The Polymarket French trader who won $85 million when Trump won the 2024 election illustrates the scale of what's possible for well-capitalized participants [1]. Four accounts controlled by this single trader drove an odds spike that preceded Trump's actual victory. That's not crowd wisdom. That's someone with enough capital and sophistication to move prices and profit from the movement.
The Insider Trading Problem
Both platforms have struggled with insider trading in ways that should concern regular users. Military members have placed bets on operations, war reporting, and nuclear war using classified information [1]. The 52% success rate of military action long-shot bets valued at $2,500 or more with odds at or below 35% compares to just 25% for political bets and 14% for all bets [1]. This gap suggests some traders had access to information that ordinary participants could not possibly have.
The consequences have been real.
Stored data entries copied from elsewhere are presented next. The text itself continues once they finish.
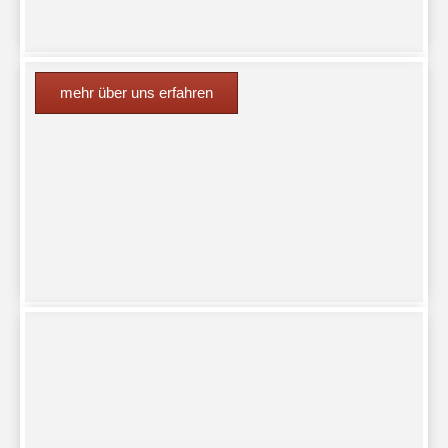
mehr über uns erfahren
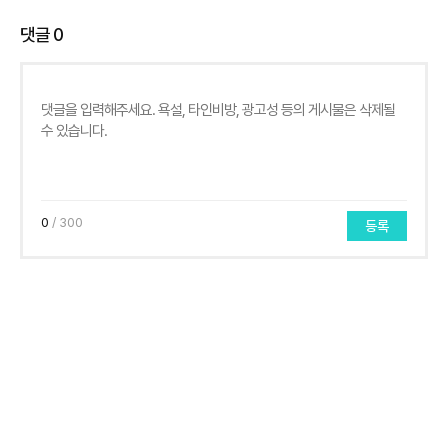
댓글
0
0
/ 300
등록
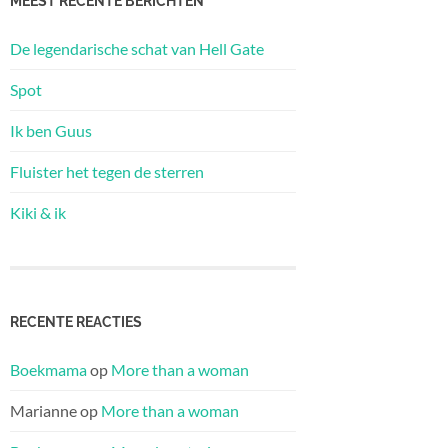
MEEST RECENTE BERICHTEN
De legendarische schat van Hell Gate
Spot
Ik ben Guus
Fluister het tegen de sterren
Kiki & ik
RECENTE REACTIES
Boekmama
op
More than a woman
Marianne
op
More than a woman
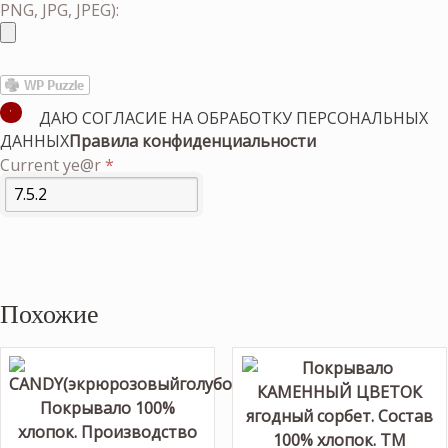
PNG, JPG, JPEG):
ДАЮ СОГЛАСИЕ НА ОБРАБОТКУ ПЕРСОНАЛЬНЫХ
ДАННЫХ
Правила конфиденциальности
Current ye@r
*
Похожие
On Kalshi, $77 million in winnings were frozen when Iran's Supreme Leader Ali Khamenei died [2]. A proposed class action lawsuit filed in November 2025 alleged Kalshi was operating unlicensed sports betting and engaging in deceptive practices [2]. Multiple states have taken action: Massachusetts obtained a preliminary injunction in January 2026, Wisconsin filed lawsuits in April 2026, Arizona filed criminal charges in March 2026, and Nevada issued a temporary ban also in March 2026 [2]. The US Senate banned its members and staff from using Kalshi in May 2026 [2].
Can Regular People Actually Profit?
The honest answer is: probably not, for most people. Prediction markets have been shown to outperform opinion polls in accuracy [5], which suggests they do aggregate information effectively. But that doesn't mean the average person can systematically profit from them.
The platforms are designed to extract fees on every trade. The information advantages held by hedge funds with AI bots are substantial. And the profit concentration data makes clear that a small number of players are taking most of the money out. For casual users treating prediction markets as entertainment or a way to add excitement to the election cycle, that's fine. For anyone treating it as an investment strategy, the data suggests they'll be feeding someone else's returns.
Regulatory Wild West
Both Polymarket and Kalshi have operated in regulatory grey areas that have now become more active enforcement targets. Polymarket was fined $1.4 million by the CFTC in January 2022 and blocked US customers until December 2025 [1]. It remains banned in France and Brazil [1]. Donald Trump Jr. joined as an advisor after his firm invested, and the Trump administration eased the regulatory environment [1].
For now, the sector is booming despite, or perhaps because of, its regulatory ambiguity. But the accumulation of state-level actions, congressional scrutiny, and insider trading cases suggests that the "wild west" period may be ending. Whether that makes these markets safer for ordinary participants or simply concentrates them further among sophisticated players remains to be seen.